___ PROVIDED MATERIAL ___

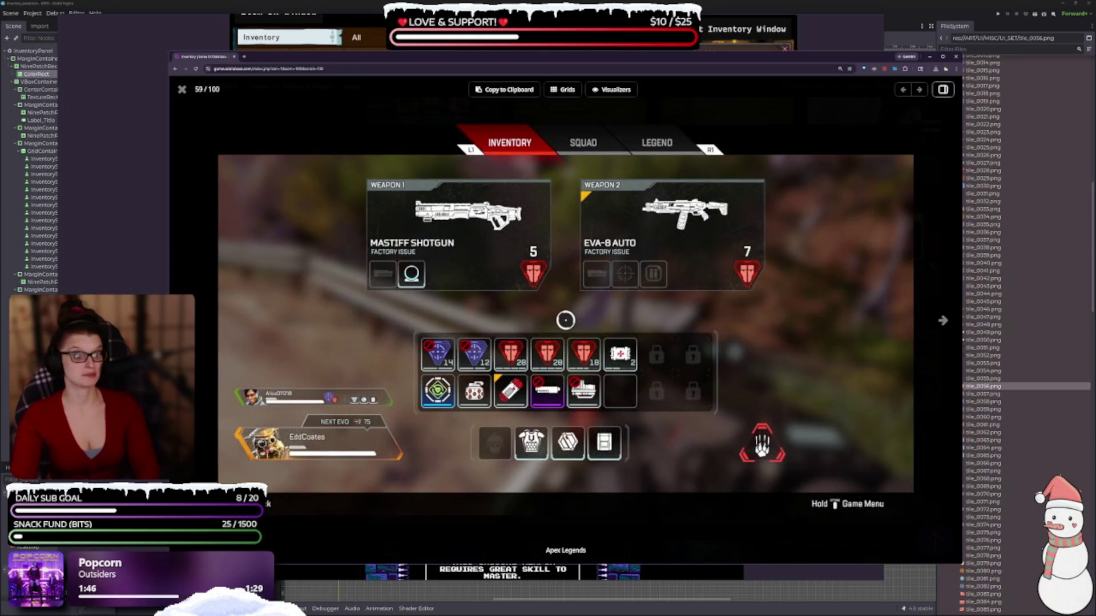
{"action": "key", "text": "Escape"}
{"action": "scroll", "coordinate": [756, 353], "scroll_direction": "down", "scroll_amount": 2}
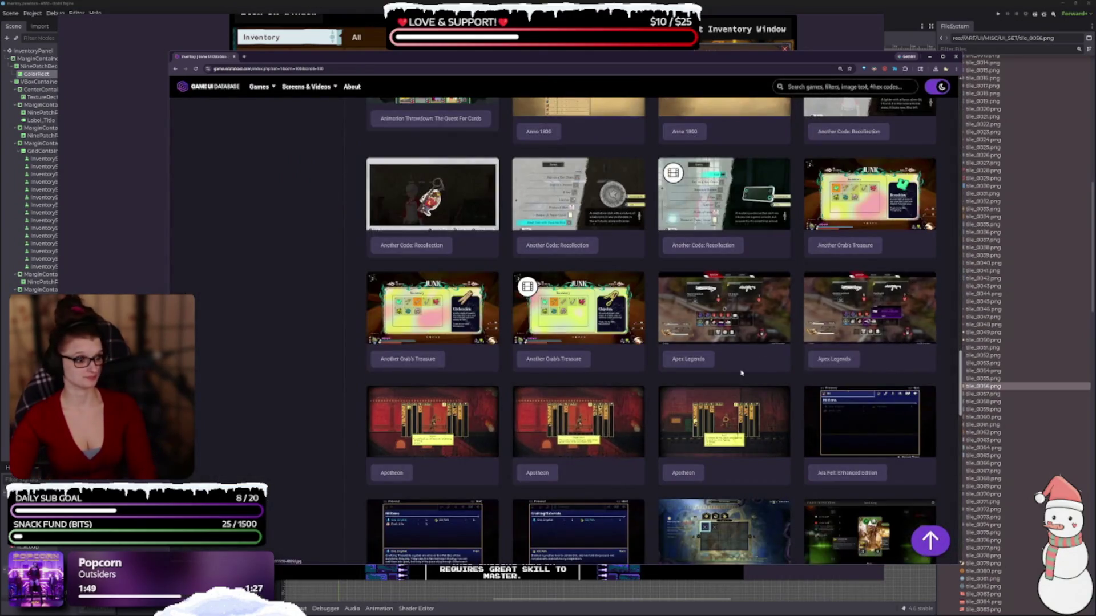
{"action": "scroll", "coordinate": [756, 353], "scroll_direction": "down", "scroll_amount": 2}
{"action": "left_click", "coordinate": [870, 331]}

___

### [EXERCISE GOAL]
Repeat every line of the data exactly, but do not include pictures.

### [ANSWER]
{"action": "key", "text": "Escape"}
{"action": "scroll", "coordinate": [756, 353], "scroll_direction": "down", "scroll_amount": 2}
{"action": "scroll", "coordinate": [756, 353], "scroll_direction": "down", "scroll_amount": 2}
{"action": "left_click", "coordinate": [870, 331]}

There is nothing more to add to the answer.